La pratique consistant à emprunter de l'argent pour payer des dividendes a abouti à un ratio d'endettement/effet de levier d'environ 80 %. La société a cherché à dissimuler cela en qualifiant à tort le prêt des actionnaires de capitaux propres. Elle a des dettes d’environ 18 milliards de livres sterling, dont plus de la moitié sont liées à l’inflation. Environ 28 % de ses revenus sont consacrés au service de la dette. Avec une récente inflation à deux chiffres, la dette de Thames a augmenté et elle a désormais du mal à effectuer ses remboursements. Environ 1,4 milliard de livres sterling d’obligations arriveront à échéance d’ici la fin de l’année.
Et ensuite ?
Thames Water oblige effectivement les clients à fournir des capitaux, tandis que les actionnaires conservent la propriété et tous les rendements. Thames met le gouvernement au défi de refuser ses demandes, car cela persuaderait également d'autres compagnies des eaux de cesser leurs investissements et d'exiger des concessions. Aucun gouvernement ne peut capituler et conserver sa légitimité.
La privatisation a échoué et l’industrie de l’eau doit redevenir propriété publique. Toutefois, reconnaître l’échec de la privatisation serait une pilule amère à avaler pour le gouvernement conservateur. En année électorale, le gouvernement tentera de prolonger la durée de vie de Thames Water. Au cours de sa campagne à la direction, le leader travailliste Sir Keir Starmer avait promis de nationaliser l'eau, mais il est depuis revenu sur sa position. Une crise menace les deux parties.
Le profit est la cause profonde de la crise, et cela ne peut être résolu en cédant l’entreprise à un autre opérateur en quête de profit. L’élément profit doit être supprimé et les excédents doivent être réinvestis dans la construction des infrastructures. La propriété publique, que ce soit par le biais d'une organisation à but non lucratif, d'une communauté ou d'une mutuelle, est la meilleure voie à suivre.
Toute mention de la fin de la privatisation soulève le point habituel des néolibéraux sur le coût, même s’ils restent silencieux sur les dommages infligés par la privatisation de l’eau. Quant à Thames Water, l'OFWAT estime sa valeur en capital réglementaire à 19 milliards de livres sterling. Il s’agit toutefois d’une grossière exagération car cela ne tient pas compte des jeux d’ingénierie financière (voir ci-dessus) et du fait que Thames se trouve dans une profonde détresse financière.

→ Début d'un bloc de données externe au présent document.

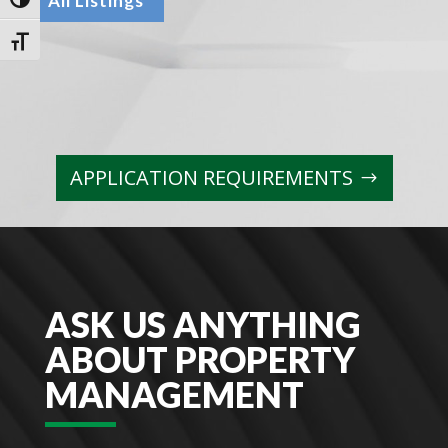
All Listings
Toggle High Contrast
Toggle Font size
APPLICATION REQUIREMENTS
ASK US ANYTHING
ABOUT PROPERTY
MANAGEMENT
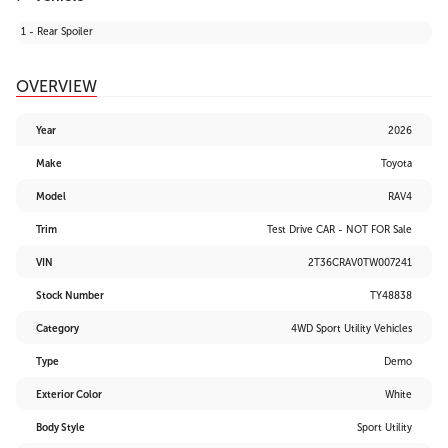
1 - Rear Spoiler
OVERVIEW
Year
2026
Make
Toyota
Model
RAV4
Trim
Test Drive CAR - NOT FOR Sale
VIN
2T36CRAV0TW007241
Stock Number
TY48838
Category
4WD Sport Utility Vehicles
Type
Demo
Exterior Color
White
Body Style
Sport Utility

Les actions de Thames Water ne valent presque rien et les principaux investisseurs ont considérablement réduit la valeur de leur investissement. En cas de faillite, les prêteurs peuvent récupérer la carcasse de Thames, mais bon nombre de ses actifs, tels que les canalisations souterraines, les usines de traitement des eaux usées et les réservoirs, n'ont que peu ou pas de valeur d'usage alternative. Les prêteurs ne récupéreront pas grand-chose d’une vente incendie. Le gouvernement devra négocier un prix approprié pour que le projet devienne propriété publique. Le coût d’acquisition des compagnies des eaux peut être répercuté sur l’entité elle-même, comme c’est le cas pour de nombreuses acquisitions (par exemple Asda, Morrisons). Dans tous les cas, le coût net de la propriété publique est nul puisque toute dette émise pour acheter Thames sera compensée par des actifs inscrits au bilan du gouvernement. Le gouvernement pourrait inviter les gens à acheter des obligations auprès des compagnies des eaux en leur promettant une réduction sur les factures, et ainsi éliminer complètement le coût de la nationalisation de ses finances.
La privatisation de l'eau est une gigantesque chaîne de Ponzi dans laquelle les actionnaires d'aujourd'hui obtiennent des bénéfices en exploitant les clients. L’effondrement imminent de Thames Water est une opportunité de faire reculer l’ère du capitalisme vautour et de garantir que les excédents des services publics soient réinvestis dans l’infrastructure plutôt que remis aux actionnaires.